(Stored entries)
BEGIN
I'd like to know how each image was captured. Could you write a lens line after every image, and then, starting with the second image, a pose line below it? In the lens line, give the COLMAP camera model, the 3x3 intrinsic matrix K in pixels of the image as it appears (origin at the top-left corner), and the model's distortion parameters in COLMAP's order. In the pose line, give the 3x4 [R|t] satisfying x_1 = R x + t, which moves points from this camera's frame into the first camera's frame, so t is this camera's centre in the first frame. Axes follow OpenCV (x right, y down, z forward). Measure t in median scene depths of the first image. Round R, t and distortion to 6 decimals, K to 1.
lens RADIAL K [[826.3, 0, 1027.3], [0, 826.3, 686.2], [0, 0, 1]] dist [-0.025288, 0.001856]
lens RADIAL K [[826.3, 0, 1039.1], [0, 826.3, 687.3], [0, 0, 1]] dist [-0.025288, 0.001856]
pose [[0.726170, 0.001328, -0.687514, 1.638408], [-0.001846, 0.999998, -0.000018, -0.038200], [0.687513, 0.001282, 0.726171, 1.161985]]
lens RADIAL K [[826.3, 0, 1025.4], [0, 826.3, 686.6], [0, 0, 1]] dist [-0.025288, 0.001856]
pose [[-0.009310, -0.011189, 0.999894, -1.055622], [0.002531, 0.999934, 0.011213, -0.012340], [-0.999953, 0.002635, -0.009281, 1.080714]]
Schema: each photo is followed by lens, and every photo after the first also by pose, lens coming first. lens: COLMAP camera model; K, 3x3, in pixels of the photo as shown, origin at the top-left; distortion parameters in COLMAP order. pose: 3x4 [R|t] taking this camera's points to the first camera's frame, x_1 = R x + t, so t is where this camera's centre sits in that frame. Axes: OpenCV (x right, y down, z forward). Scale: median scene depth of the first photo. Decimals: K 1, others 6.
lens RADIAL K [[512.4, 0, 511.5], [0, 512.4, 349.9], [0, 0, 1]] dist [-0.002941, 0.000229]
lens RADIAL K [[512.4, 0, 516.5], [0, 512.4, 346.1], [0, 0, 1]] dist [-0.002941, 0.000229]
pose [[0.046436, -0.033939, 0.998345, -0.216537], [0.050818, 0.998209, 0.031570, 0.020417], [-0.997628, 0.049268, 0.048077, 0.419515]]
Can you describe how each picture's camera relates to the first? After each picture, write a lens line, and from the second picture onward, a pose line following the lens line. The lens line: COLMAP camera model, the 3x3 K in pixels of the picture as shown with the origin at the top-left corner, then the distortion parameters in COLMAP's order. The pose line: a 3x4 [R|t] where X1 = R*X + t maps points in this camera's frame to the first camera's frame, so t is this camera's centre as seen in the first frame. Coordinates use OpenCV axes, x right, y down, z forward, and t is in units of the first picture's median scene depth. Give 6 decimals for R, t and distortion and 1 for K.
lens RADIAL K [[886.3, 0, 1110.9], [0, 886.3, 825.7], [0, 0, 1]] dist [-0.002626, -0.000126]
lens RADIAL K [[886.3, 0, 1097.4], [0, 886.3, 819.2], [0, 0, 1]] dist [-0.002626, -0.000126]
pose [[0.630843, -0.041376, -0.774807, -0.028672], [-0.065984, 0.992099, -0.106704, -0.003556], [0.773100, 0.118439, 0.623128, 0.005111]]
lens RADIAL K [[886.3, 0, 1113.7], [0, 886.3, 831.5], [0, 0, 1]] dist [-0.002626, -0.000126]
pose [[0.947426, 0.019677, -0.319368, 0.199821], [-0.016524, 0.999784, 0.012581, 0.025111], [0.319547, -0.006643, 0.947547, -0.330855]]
END
PROBLEM DETAILS: From the line containing "Can you describe" to the final line of the data, repeat each line exactly. Include both ends.

EXERCISE SOLUTION:
Can you describe how each picture's camera relates to the first? After each picture, write a lens line, and from the second picture onward, a pose line following the lens line. The lens line: COLMAP camera model, the 3x3 K in pixels of the picture as shown with the origin at the top-left corner, then the distortion parameters in COLMAP's order. The pose line: a 3x4 [R|t] where X1 = R*X + t maps points in this camera's frame to the first camera's frame, so t is this camera's centre as seen in the first frame. Coordinates use OpenCV axes, x right, y down, z forward, and t is in units of the first picture's median scene depth. Give 6 decimals for R, t and distortion and 1 for K.
lens RADIAL K [[886.3, 0, 1110.9], [0, 886.3, 825.7], [0, 0, 1]] dist [-0.002626, -0.000126]
lens RADIAL K [[886.3, 0, 1097.4], [0, 886.3, 819.2], [0, 0, 1]] dist [-0.002626, -0.000126]
pose [[0.630843, -0.041376, -0.774807, -0.028672], [-0.065984, 0.992099, -0.106704, -0.003556], [0.773100, 0.118439, 0.623128, 0.005111]]
lens RADIAL K [[886.3, 0, 1113.7], [0, 886.3, 831.5], [0, 0, 1]] dist [-0.002626, -0.000126]
pose [[0.947426, 0.019677, -0.319368, 0.199821], [-0.016524, 0.999784, 0.012581, 0.025111], [0.319547, -0.006643, 0.947547, -0.330855]]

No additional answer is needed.